テイ:そうですね、視覚的に…あと、小山田くん(小山田圭吾)もそうだけど、けっこううちら3人とかは…

砂原:縦ラインを見て、ダブってるのを消してく、っていうのをよくやりますね。

H:なるほど。

テイ:勝手に消しちゃったりとかして…(笑)

砂原:(笑)

テイ:これ忘れてるんじゃねぇかな、まりん、とか思って消しちゃったり…(笑)

H:ああ、そう(笑)

テイ:その瞬間にやっぱり何を効かす…まあ、1個とか2個とか。

砂原:そうですね。

テイ:ベースここ要らないね、とか。

H:おお、細かいね。んー。

テイ:それは音に出てないんだからしょうがないですよね。

砂原:いや、出てると思いますけどね…(笑)

テイ:そうかな…(笑)

砂原:出てますよ(笑)

H:んー、勉強になるなぁ…

テイ:いやいやいや…打ち込みの神様を前にね…(笑)

H:ぜんぜんダメよ。

テイ:いやいやいや…

H:昔は…若い頃はね、20代の頃なんかは「10年早い」とか注意されたの。「10年早いからウケないよ」とかね、言われてたわけ。今ね、「10年遅くてウケない」っていうね(笑)

砂原:いや、そんなことないと思いますけどね…

H:いや、出遅れてるんですよ。ホントに。

砂原:あと、なんかこう…打ち込みだけじゃなくても、生でも僕はなんとなく…音楽のジャンルとかリズムの…まあ流行りももちろんあるんですけど、それよりも「音像」が時代をいちばん象徴しているような感じが、すごいするんですよね。

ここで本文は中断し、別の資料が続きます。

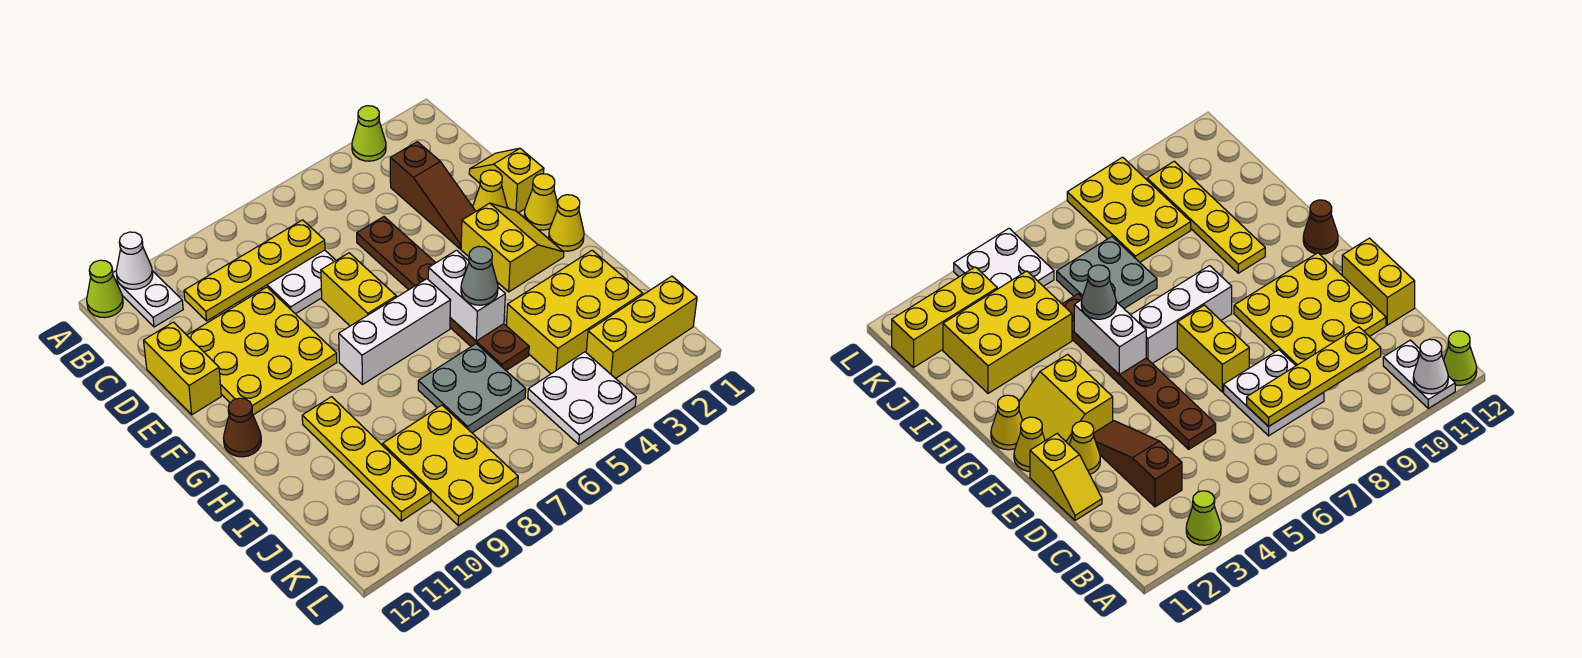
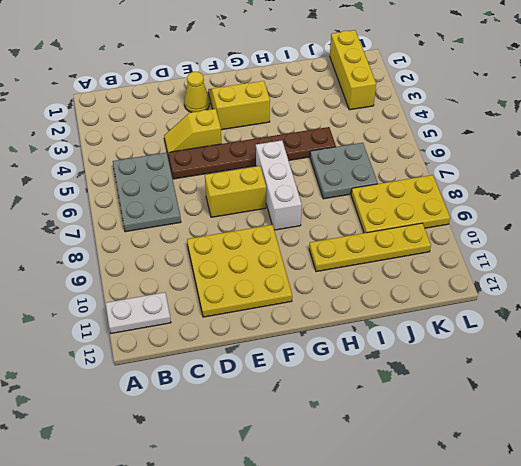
grey plate B5:C7 level 1 -> white plate C7:D8 level 1
yellow slope D4:E4 level 1 top E -> yellow slope D1:E1 level 1 top E
none -> lime cone A3 level 1
none -> lime cone A12 level 1
none -> brown slope C3:E3 level 1 top C

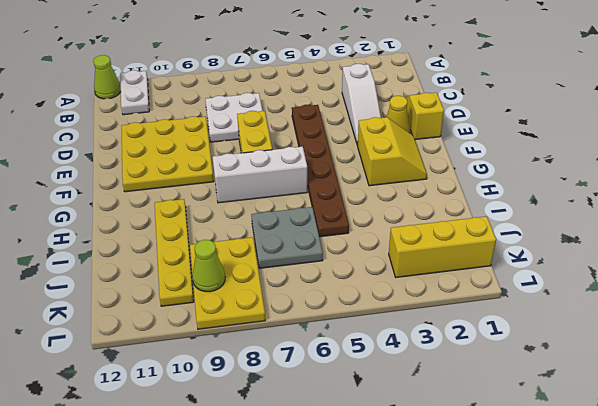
white slope C3:E3 level 1 top C -> brown slope C3:E3 level 1 top C
lime cone K9 level 2 -> lime cone A3 level 1
none -> yellow brick D12:E12 level 1
none -> yellow cone F1 level 1
none -> yellow cone G1 level 1

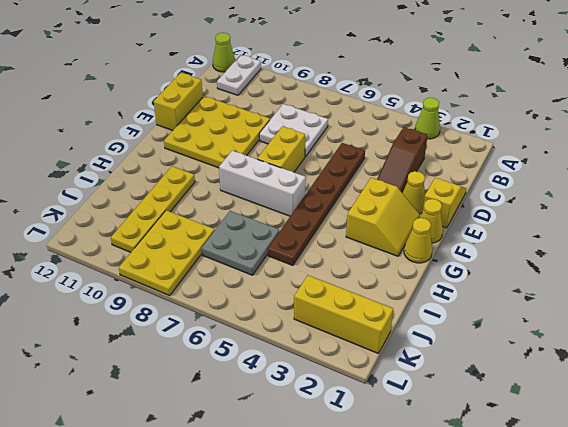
none -> brown cone G12 level 1
none -> yellow brick I2:J4 level 1
none -> white plate K4:L5 level 1

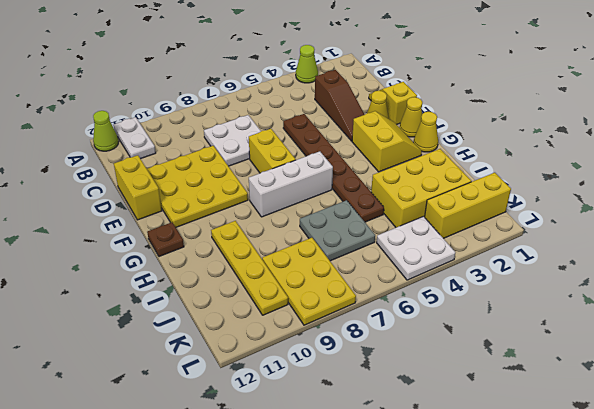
brown plate G12 level 1 -> brown cone G12 level 1
none -> white cone A11 level 2
none -> yellow plate C7:C10 level 2
none -> white brick G5:H5 level 2

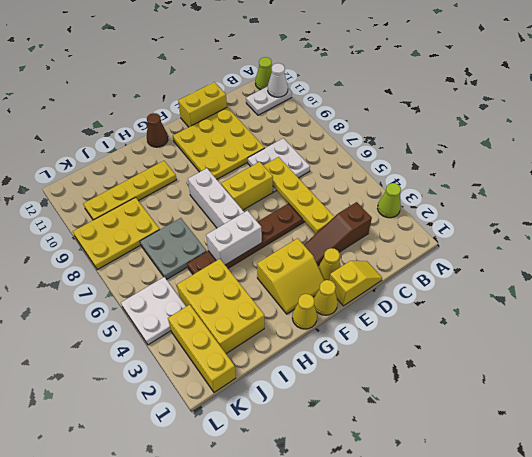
yellow plate D4:D7 level 2 -> yellow plate C7:C10 level 2
none -> grey cone H5 level 3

H:そう。2010年代…も、そろそろ終わるけど、「音像の時代」だよね。

砂原:そうですよね。ですから、音像が「今」であれば、どんなに演奏が古くても「新しい」っていう…

H:そうなんだよ。

砂原:こないだ幸宏さん(高橋幸宏)の『Saravah!』も、実はマスタリングさせてもらったんですけど。

H:『Saravah!』もよかった!

砂原:あれもやっぱり、この考え方に沿ってマスタリングしたんですよね。

H:よかったよ、あれ。ちゃんと聞こえた。全部。

砂原:わりと気にしてやりました、それを。

テイ:あれ、ミックスも飯尾さん(飯尾芳史)がやり直したんだよね。

H:ミックスもよかったね。

テイ:あんまりやることない、って言ってたもんね。ミックス良かった。

H:最近の幸宏の中で、すごい好きだな、あれ(笑)最近のじゃないけどね。

砂原:なんかこう、聞こえが良くなった分…周りから聞こえてくるのは「こんな良いアルバムだったんだ!」っていう風にいう人がけっこう…

H:それはもう…リメイクっていうか、リマスターっていうか、甲斐があるよね。それはね。

砂原:そうですね。

 

テイ:"SUNSET"聴きません?細野さんのベースが聴きものという…

H:あっ…僕もそれね、ベース聴いちゃったよ、それ。好き(笑)

砂原:全体的にベースは僕…さっきの皿の話じゃないですけど、あの形になるべく近づけるように…

テイ:いちばん下じゃなくて…

砂原:はい。

H:そうなんだよ。これよく聴いたんだよ。こんなベース弾けたかな、とか思って。音が良かった。

 

 

 SUNSET - 高橋ユキヒロ

 (from『Saravah Saravah!』)

 

 

H:えーっと、時間がもういくらあっても足りないんですけど、この続きはまた来週、ということで。お願いします。